If you check the forum archives, you can detect a trend: Some new users have serious troubles getting their SqueezeBox or Duet systems working. They often get frustrated.

  • Things are easiest if you only have one subnet in your network.
  • You must only have one authoritative DHCP server on your networks.
  • If you are sufficiently experienced to setup multiple DHCP servers with failovers, you don't need this section of the Wiki.
  • WiFi is a shared resource, Corruption is frequent.

One subnet in your house

It is generally advisable that you have only one TCP/IP subnet in your network. If you don't know what a subnet is, they don't worry about it, you probably only have one subnet.

One DHCP server to rule them all

Each subnet should have only one DHCP server allocating addresses.
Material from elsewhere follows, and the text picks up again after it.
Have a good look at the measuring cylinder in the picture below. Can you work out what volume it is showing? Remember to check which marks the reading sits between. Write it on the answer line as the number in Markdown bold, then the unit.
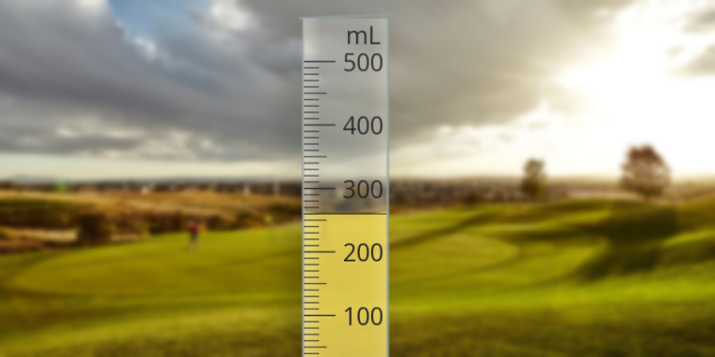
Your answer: **260** mL
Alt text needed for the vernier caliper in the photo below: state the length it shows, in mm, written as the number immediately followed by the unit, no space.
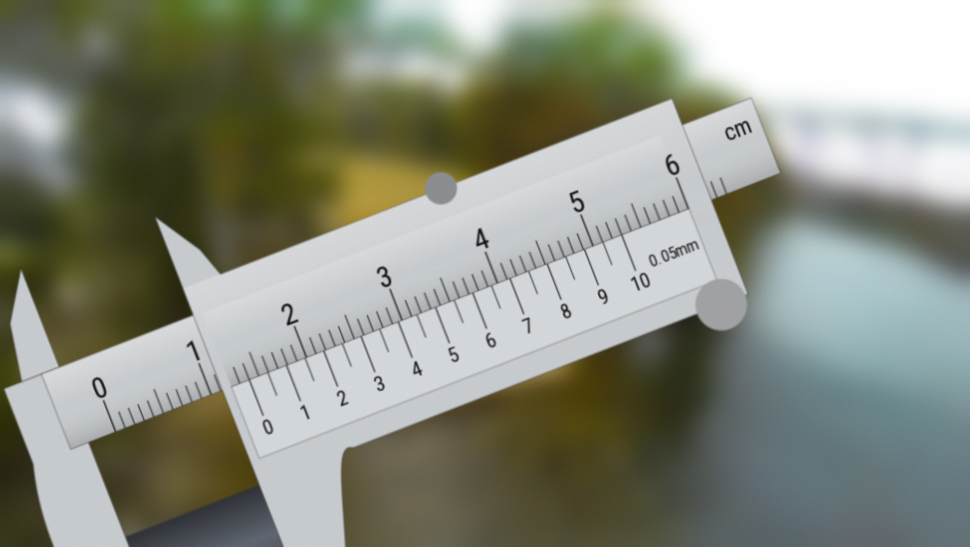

People can sometimes accidentally end up with two DHCP servers running if they have two routers, wireless access points or other networking devices on their network.

WiFi is shared

The reason that wireless networks are popular and cheap is that they operate on the unregulated 2.4gHz frequency. The good news is that it generally works, and the mass market acceptance has made WiFi inexpensive. But, and this is a big but since it is unregulated, there is no one in charge, and interference can be a serious problem.

If you think you are having WiFi interference problems, try switching your wireless access point/router to a different WiFi channel.